Part 5 in the series: How I found the snow path to Dingle

Reviewers said a big reason Dan Brown’s Da Vinci Code was so successful was that he wrote on a theme no less important than the existence of Jesus himself. It was a question almost universal, and he took it to the next level, whether Jesus actually had children and a bloodline could exist today. Pretty compelling, and writers who target such a theme can easily tap into a large audience.

In my case, I was exploring a story that was unfolding as I researched and studied my topic area. And while themes certainly emerged, my goal was to tell the best story I could. Sharavogue began as a story of revenge and self-actualization, about the obstacles that can confront you on your way to your goals. Ultimately, and I only realized this after I stumbled across a Keats poem that rang home for me, it is about the range of emotion–from violence and hatred to love and mercy–that humans are capable of feeling and expressing.

I think writing on a theme is great if you are really emotionally engaged with that theme. For me, thinking about what my theme would be stifled the creative process. I needed to let the story unfold in its own way, and then refine it through revisions. When it came time to publish, I did feel a bit exposed, that through my writing I had perhaps revealed more of my private self than I wanted to or should.

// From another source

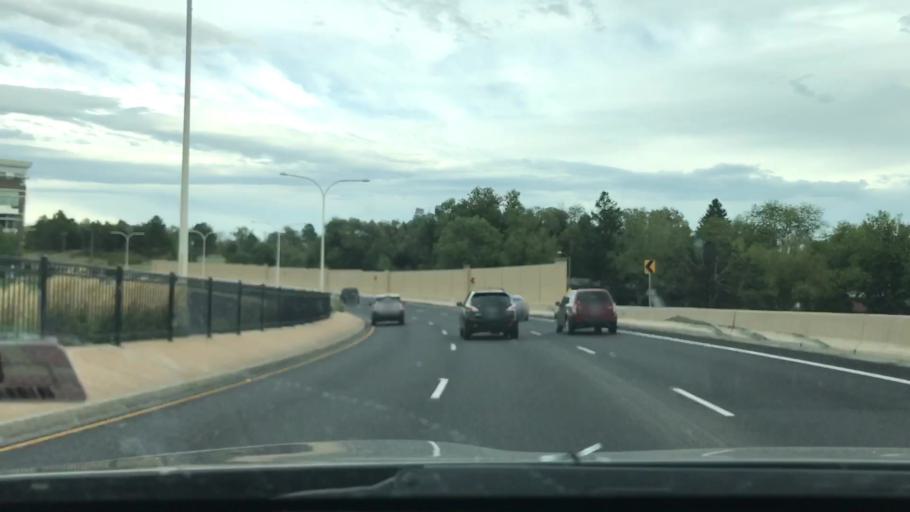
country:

As Glen C. Strathy writes:

Curiously, some novelists say they don’t believe in theme – or at least they don’t believe in giving any thought to the matter while writing. They prefer to concentrate on telling a good story rather than delivering a profound message. However, theme cannot be excluded. Every writer has interests, opinions, biases, and attitudes. Some are conscious; some are unconscious. Some you gain from experience and honest reflection, while others you pick up uncritically from others. You cannot avoid your personal “wisdom” creeping into what you write, creating patterns that can be identified as “themes.” via Choosing a Theme for Your Novel.

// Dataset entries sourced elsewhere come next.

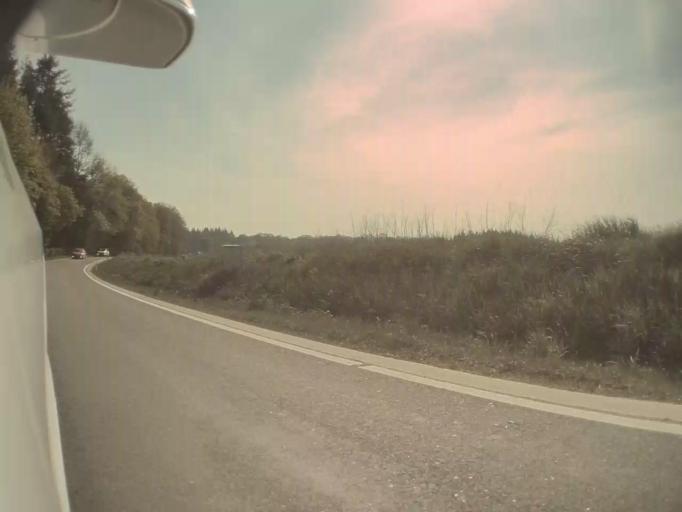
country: BE
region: Wallonia
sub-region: Province de Namur
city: Havelange
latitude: 50.3164
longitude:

I believe in writing from the heart. In my case, I was working on the book for several years. If I had not been deeply and emotionally engaged, I don’t believe I could have maintained the energy to complete it. I also had enough self doubt without allowing concern over the proper theme to feed the flame. That theme naturally emerges from creative writing is all part of the magic of writing, and what makes it such an interesting process of discovery.